We acknowledge the limitations in this study. First, the analysis did not separate the prostate by zones due to the small size of samples. As differences exist between the peripheral zone and the transition zone [55], modelling on the individual zones could increase performance [56]. Second, according to the registration framework, the average uncertainty in co-registration of the mpMRI data and the ground truth histology was 3.3 mm. This is based on a full 3D co-registration framework, and validation of the framework relied on matching features in T2w MRI and histology, hence we consider this a conservative estimate of uncertainty due to the difficulties in accurately identifying reliable corresponding features. Although average values of feature maps were used for each ROI, the influence of registration uncertainty could not be eliminated. Potentially improvements in validating registration accuracy may minimise this uncertainty.

The use of MR guided biopsies and focal approaches to treatment are rapidly becoming standard of care in many centres, though many of the technical challenges are yet to be addressed due to lack of high quality, quantitative data [4]. Our study used a moderately large sample size of 30 patients and 111 ROIs for analysis.
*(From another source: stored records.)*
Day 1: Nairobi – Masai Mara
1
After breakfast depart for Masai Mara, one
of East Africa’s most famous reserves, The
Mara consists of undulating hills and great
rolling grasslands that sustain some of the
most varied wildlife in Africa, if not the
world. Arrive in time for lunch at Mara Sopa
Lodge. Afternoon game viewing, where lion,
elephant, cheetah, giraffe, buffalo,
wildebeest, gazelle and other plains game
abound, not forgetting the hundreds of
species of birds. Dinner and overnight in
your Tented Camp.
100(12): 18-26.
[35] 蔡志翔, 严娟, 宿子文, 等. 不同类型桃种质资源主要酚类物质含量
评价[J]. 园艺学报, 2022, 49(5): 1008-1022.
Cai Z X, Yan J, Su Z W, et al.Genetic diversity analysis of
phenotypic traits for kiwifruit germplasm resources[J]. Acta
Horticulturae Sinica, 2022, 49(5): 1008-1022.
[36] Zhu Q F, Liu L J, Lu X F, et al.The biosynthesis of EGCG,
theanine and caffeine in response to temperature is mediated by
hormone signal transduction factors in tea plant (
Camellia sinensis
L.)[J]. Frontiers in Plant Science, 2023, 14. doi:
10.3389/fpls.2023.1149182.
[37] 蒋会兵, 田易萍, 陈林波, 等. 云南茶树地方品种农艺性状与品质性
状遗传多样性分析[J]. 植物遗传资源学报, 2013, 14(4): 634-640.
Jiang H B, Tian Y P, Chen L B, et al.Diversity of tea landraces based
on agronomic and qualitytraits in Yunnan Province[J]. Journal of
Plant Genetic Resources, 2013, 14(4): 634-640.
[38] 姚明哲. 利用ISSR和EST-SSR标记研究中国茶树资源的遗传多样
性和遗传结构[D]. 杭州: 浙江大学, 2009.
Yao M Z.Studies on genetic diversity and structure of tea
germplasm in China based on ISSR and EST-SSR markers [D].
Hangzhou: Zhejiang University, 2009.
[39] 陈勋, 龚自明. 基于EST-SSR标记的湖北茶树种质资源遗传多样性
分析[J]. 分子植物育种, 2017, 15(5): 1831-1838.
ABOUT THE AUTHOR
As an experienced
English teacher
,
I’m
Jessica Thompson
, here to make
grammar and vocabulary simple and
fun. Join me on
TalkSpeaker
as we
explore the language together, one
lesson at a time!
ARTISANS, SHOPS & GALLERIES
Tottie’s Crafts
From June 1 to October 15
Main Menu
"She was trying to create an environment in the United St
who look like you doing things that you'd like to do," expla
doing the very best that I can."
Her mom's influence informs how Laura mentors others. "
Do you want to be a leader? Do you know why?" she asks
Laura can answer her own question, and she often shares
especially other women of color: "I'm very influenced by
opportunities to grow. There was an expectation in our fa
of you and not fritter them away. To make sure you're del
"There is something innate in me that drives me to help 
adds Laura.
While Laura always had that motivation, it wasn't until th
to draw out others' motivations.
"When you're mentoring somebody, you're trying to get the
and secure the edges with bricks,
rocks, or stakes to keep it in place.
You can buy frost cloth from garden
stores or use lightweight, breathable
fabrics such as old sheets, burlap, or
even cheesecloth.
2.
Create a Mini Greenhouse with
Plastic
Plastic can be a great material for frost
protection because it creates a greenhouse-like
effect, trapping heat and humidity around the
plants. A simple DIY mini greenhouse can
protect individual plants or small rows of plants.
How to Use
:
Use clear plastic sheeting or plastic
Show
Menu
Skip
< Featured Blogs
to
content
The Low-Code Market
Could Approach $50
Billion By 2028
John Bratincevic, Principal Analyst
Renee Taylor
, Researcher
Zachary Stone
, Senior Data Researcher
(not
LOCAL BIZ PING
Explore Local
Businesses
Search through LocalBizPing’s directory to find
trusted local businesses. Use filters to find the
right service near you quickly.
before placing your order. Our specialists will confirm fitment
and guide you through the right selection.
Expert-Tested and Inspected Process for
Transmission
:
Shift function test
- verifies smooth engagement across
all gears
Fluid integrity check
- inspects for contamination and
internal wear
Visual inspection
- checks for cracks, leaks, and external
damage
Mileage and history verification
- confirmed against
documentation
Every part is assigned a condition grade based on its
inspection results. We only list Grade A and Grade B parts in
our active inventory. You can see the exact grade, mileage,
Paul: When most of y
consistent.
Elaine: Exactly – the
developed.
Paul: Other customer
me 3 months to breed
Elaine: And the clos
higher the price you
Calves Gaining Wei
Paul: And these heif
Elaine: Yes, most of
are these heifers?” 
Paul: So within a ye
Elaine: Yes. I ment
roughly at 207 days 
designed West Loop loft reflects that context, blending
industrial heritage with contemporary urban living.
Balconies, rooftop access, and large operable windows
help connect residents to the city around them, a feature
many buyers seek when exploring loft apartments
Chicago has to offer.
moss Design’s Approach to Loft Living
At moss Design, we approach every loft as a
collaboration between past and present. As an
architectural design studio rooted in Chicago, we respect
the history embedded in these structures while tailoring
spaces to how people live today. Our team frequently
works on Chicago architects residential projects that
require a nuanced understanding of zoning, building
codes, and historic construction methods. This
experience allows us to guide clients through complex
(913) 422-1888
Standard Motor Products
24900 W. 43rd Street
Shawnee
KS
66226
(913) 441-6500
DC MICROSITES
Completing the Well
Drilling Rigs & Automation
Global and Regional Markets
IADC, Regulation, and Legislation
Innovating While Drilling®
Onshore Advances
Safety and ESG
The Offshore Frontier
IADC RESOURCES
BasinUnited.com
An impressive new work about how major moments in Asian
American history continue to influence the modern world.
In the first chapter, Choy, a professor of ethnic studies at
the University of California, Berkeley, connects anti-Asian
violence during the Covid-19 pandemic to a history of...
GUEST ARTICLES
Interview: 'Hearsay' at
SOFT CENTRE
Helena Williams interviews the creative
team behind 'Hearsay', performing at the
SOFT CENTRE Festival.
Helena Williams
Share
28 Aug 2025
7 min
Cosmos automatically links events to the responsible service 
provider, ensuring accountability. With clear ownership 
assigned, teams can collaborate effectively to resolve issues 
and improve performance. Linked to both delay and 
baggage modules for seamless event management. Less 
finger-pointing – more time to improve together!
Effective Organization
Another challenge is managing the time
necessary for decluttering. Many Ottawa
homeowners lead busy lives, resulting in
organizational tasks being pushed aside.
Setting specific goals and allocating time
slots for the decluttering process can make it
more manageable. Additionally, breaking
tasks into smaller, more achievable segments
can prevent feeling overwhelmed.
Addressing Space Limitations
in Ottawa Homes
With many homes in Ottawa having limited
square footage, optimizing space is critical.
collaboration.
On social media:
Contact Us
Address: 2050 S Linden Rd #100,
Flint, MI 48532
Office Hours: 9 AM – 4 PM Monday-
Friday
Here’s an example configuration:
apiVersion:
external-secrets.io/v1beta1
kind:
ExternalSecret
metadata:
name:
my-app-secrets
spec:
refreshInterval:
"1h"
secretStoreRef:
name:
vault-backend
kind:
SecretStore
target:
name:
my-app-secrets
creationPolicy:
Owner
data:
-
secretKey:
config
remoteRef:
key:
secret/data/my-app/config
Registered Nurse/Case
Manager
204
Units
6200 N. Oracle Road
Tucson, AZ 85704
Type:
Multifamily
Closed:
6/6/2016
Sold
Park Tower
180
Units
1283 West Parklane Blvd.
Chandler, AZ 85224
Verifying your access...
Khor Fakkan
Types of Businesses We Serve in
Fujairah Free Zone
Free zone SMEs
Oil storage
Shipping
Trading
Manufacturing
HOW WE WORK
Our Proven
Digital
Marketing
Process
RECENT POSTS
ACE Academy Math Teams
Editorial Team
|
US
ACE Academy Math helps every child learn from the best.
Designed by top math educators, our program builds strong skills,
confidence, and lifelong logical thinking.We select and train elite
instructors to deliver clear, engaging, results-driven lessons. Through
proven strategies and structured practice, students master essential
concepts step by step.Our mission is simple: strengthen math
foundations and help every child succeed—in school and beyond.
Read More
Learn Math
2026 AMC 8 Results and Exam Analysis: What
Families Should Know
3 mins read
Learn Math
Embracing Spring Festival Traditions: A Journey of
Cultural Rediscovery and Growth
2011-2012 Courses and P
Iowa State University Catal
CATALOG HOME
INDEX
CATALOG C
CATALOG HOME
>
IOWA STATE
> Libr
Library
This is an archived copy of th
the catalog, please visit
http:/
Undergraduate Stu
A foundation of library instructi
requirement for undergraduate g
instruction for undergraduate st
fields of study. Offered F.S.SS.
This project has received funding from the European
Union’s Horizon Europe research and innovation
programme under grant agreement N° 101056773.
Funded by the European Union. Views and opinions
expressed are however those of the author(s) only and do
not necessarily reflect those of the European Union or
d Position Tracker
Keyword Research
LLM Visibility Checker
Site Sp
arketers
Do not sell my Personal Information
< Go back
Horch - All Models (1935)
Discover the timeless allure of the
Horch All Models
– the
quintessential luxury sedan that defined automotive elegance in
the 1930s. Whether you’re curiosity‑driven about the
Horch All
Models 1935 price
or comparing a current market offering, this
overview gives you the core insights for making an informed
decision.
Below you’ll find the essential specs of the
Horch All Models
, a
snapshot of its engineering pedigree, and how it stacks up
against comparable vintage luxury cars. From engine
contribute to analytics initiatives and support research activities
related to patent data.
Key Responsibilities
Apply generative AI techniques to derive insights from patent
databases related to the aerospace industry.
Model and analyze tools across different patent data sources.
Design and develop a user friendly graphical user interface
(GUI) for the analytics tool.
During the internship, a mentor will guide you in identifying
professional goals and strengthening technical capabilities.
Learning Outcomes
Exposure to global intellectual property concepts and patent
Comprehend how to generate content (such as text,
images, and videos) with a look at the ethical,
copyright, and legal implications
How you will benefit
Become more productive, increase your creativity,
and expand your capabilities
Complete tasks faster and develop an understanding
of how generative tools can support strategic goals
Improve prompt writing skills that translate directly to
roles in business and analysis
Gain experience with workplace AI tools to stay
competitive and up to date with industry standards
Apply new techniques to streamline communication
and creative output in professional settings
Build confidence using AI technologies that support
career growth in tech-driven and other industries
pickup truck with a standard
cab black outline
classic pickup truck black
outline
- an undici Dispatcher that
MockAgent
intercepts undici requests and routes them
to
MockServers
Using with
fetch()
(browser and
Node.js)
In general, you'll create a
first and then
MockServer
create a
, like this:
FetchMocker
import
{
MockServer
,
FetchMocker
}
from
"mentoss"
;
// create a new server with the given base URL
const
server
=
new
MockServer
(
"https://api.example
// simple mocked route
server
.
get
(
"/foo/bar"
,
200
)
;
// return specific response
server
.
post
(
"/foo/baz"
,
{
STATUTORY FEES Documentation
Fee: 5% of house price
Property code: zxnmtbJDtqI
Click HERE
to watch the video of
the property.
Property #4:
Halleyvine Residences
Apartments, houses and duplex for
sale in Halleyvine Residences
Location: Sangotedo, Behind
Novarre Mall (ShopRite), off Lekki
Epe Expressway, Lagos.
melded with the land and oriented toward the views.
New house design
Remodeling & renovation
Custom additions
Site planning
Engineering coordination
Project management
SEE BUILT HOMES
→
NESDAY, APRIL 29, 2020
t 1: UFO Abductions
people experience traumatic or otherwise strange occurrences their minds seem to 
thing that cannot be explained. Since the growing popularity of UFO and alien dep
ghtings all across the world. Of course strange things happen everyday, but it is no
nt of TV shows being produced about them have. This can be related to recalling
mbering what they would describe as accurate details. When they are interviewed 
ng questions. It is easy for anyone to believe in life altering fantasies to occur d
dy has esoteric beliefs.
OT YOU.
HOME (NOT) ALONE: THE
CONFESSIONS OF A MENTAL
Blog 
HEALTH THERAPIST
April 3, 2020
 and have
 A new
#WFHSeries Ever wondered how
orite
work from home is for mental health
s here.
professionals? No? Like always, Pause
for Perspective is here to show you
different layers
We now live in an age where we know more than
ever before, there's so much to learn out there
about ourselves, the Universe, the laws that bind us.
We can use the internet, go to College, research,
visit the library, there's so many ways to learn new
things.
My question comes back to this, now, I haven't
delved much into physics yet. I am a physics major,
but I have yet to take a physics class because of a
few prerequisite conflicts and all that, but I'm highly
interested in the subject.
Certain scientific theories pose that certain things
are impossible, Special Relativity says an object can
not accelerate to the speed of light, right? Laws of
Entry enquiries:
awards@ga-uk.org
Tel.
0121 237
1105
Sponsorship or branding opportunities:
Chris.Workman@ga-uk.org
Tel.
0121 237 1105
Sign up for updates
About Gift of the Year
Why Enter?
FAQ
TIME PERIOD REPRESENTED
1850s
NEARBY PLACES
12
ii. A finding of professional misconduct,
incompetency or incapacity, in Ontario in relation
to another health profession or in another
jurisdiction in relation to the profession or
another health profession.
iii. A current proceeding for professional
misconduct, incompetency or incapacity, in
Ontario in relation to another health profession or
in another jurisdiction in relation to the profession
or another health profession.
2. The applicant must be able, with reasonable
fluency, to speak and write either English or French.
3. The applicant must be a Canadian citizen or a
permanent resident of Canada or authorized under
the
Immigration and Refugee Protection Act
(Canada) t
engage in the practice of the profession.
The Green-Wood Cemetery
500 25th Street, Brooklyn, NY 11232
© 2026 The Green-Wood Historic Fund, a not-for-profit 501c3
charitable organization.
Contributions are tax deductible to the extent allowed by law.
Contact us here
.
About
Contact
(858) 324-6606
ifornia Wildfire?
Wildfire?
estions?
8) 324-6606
In contrast to many other studies that have defined tumour regions on MRI, we used histology as ground truth labels with annotations generated by an experienced uro-pathologist (CM). These annotations were transposed to the mpMRI data using a sophisticated co-registration framework. Hence we have used a high quality dataset. Future studies will consider the generalisability of these conclusions across different MR scanners.

Conclusions

In this study, we considered the relative merit of individual signal intensities, parametric and pharmacokinetic parameters from mpMRI and TFs from T2w MRI. As in previous studies, we found mpMRI plus the TF set GLCM improved the predictive power of models designed to predict high and low grade disease compared with ADC alone. In addition, our study demonstrated that features selected from two additional families of TFs, when used in combination, improved the AUC value from 0.74 for ADC alone, and 0.84 for mpMRI plus GLCM, to 0.91 for the combined feature set. This study was motivated by the need to accurately define regions of HG disease for the purpose of personalised biologically optimised radiotherapy. While these findings require further validation in a larger multi-centre cohort, we suggest that incorporation of the additional TFs from T2w images may be of value for the purpose of defining aggressive tumour regions for dose escalation.

Acknowledgments

The authors would like to show gratitude to Courtney Savill and Lauren Caspersz for histology specimen preparation and MRI acquisition.

Disclosure statement

The authors do not have any conflict of interest to disclose.

Additional information

Funding

This study was supported by NHMRC [grant 1126955], PdCCRS [grant 628592] with the following funding partners: Prostate Cancer Foundation of Australia (PCFA), the Radiation Oncology Section of the Australian Government of Health and Aging and Cancer Australia. Yu Sun is funded by the Melbourne International Research Scholarship, the Movember Young Investigator Grant through PCFA and CTx Top-up Funding. Hayley Reynolds is funded by a Movember Young Investigator Grant awarded through PCFA’s Research Program.